Stored entries:

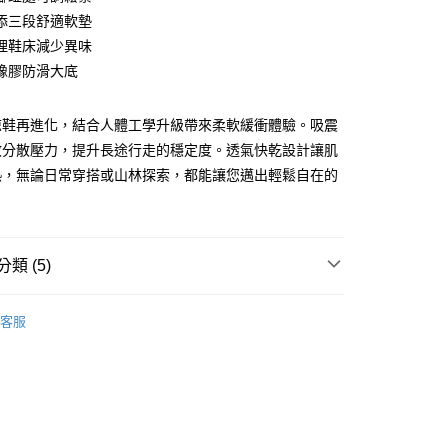
添三段舒適軟墊
y
理鞋床減少異味
橡膠防滑大底
享後付
涼鞋再進化，結合人體工學升級帶來柔軟緩衝體驗。吸震
FTEE先享後付」】
效分散壓力，提升長途行走的穩定度。透氣快乾設計讓肌
先享後付是「在收到商品之後才付款」的支付方式。 讓您購物簡單
熱，無論日常穿搭或山林探索，都能讓您邁出輕鬆自在的
心！
：不需註冊會員、不需綁卡、不需儲值。
：只要手機號碼，簡訊認證，即可結帳。
：先確認商品／服務後，再付款。
付款
類 (5)
EE先享後付」結帳流程】
0，滿NT$499(含以上)免運費
方式選擇「AFTEE先享後付」後，將跳轉至「AFTEE先享後
牌 分 類 總 覽 --- ❒
頁面，進行簡訊認證並確認金額後，即可完成結帳。
SOURCE 涼鞋
客服
付款
成立數日內，您將收到繳費通知簡訊。
hoes & Sandle
涼鞋/拖鞋
費通知簡訊後14天內，點擊此簡訊中的連結，可透過四大超商
0，滿NT$799(含以上)免運費
網路銀行／等多元方式進行付款，方視為交易完成。
 》Water Sports
兩棲鞋｜防滑鞋｜船潛鞋｜蛙鞋
：結帳手續完成當下不需立刻繳費，但若您需要取消訂單，請聯
的店家。未經商家同意取消之訂單仍視為有效，需透過AFTEE
總覽 》
繳納相關費用。
00，滿NT$799(含以上)免運費
否成功請以「AFTEE先享後付 」之結帳頁面顯示為準，若有關於
ew Arrivals
運動/越野跑 l 新品
運動涼鞋
功／繳費後需取消欲退款等相關疑問，請聯繫「AFTEE先享後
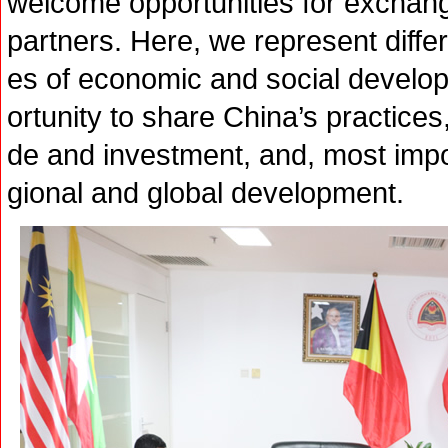
welcome opportunities for exchange
partners. Here, we represent differ
es of economic and social develop
ortunity to share China’s practice
de and investment, and, most impo
gional and global development.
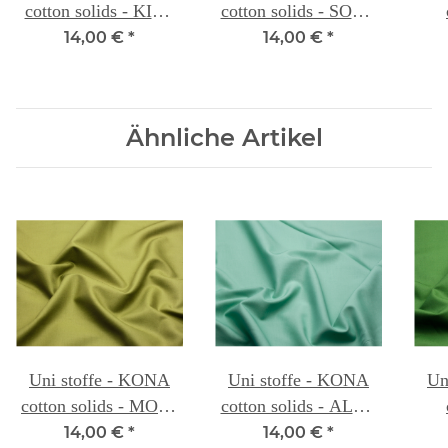
cotton solids - KIWI
cotton solids - SOUR
105A
APPLE 106B
14,00 €
*
14,00 €
*
Ähnliche Artikel
Uni stoffe - KONA
Uni stoffe - KONA
Un
cotton solids - MOSS
cotton solids - ALOE
118
091B
14,00 €
*
14,00 €
*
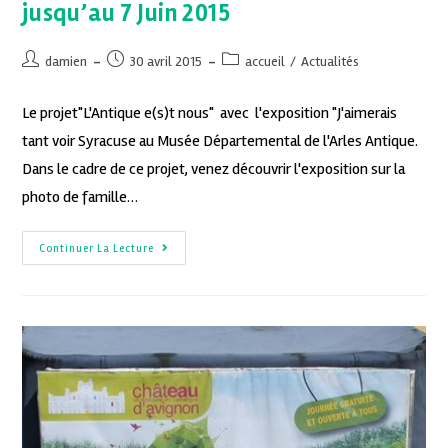
jusqu’au 7 Juin 2015
damien
30 avril 2015
accueil
/
Actualités
Le projet"L'Antique e(s)t nous" avec l'exposition "J'aimerais
tant voir Syracuse au Musée Départemental de l'Arles Antique.
Dans le cadre de ce projet, venez découvrir l'exposition sur la
photo de famille…
Continuer La Lecture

> _What the exercise asks_:
Please copy every line of text from the records above, character for character, and leave out the pictures.

> _Answer space_:
添三段舒適軟墊
y
理鞋床減少異味
橡膠防滑大底
享後付
涼鞋再進化，結合人體工學升級帶來柔軟緩衝體驗。吸震
FTEE先享後付」】
效分散壓力，提升長途行走的穩定度。透氣快乾設計讓肌
先享後付是「在收到商品之後才付款」的支付方式。 讓您購物簡單
熱，無論日常穿搭或山林探索，都能讓您邁出輕鬆自在的
心！
：不需註冊會員、不需綁卡、不需儲值。
：只要手機號碼，簡訊認證，即可結帳。
：先確認商品／服務後，再付款。
付款
類 (5)
EE先享後付」結帳流程】
0，滿NT$499(含以上)免運費
方式選擇「AFTEE先享後付」後，將跳轉至「AFTEE先享後
牌 分 類 總 覽 --- ❒
頁面，進行簡訊認證並確認金額後，即可完成結帳。
SOURCE 涼鞋
客服
付款
成立數日內，您將收到繳費通知簡訊。
hoes & Sandle
涼鞋/拖鞋
費通知簡訊後14天內，點擊此簡訊中的連結，可透過四大超商
0，滿NT$799(含以上)免運費
網路銀行／等多元方式進行付款，方視為交易完成。
 》Water Sports
兩棲鞋｜防滑鞋｜船潛鞋｜蛙鞋
：結帳手續完成當下不需立刻繳費，但若您需要取消訂單，請聯
的店家。未經商家同意取消之訂單仍視為有效，需透過AFTEE
總覽 》
繳納相關費用。
00，滿NT$799(含以上)免運費
否成功請以「AFTEE先享後付 」之結帳頁面顯示為準，若有關於
ew Arrivals
運動/越野跑 l 新品
運動涼鞋
功／繳費後需取消欲退款等相關疑問，請聯繫「AFTEE先享後
welcome opportunities for exchange
partners. Here, we represent differ
es of economic and social develop
ortunity to share China’s practice
de and investment, and, most impo
gional and global development.
cotton solids - KIWI
cotton solids - SOUR
105A
APPLE 106B
14,00 €
*
14,00 €
*
Ähnliche Artikel
Uni stoffe - KONA
Uni stoffe - KONA
Un
cotton solids - MOSS
cotton solids - ALOE
118
091B
14,00 €
*
14,00 €
*
jusqu’au 7 Juin 2015
damien
30 avril 2015
accueil
/
Actualités
Le projet"L'Antique e(s)t nous" avec l'exposition "J'aimerais
tant voir Syracuse au Musée Départemental de l'Arles Antique.
Dans le cadre de ce projet, venez découvrir l'exposition sur la
photo de famille…
Continuer La Lecture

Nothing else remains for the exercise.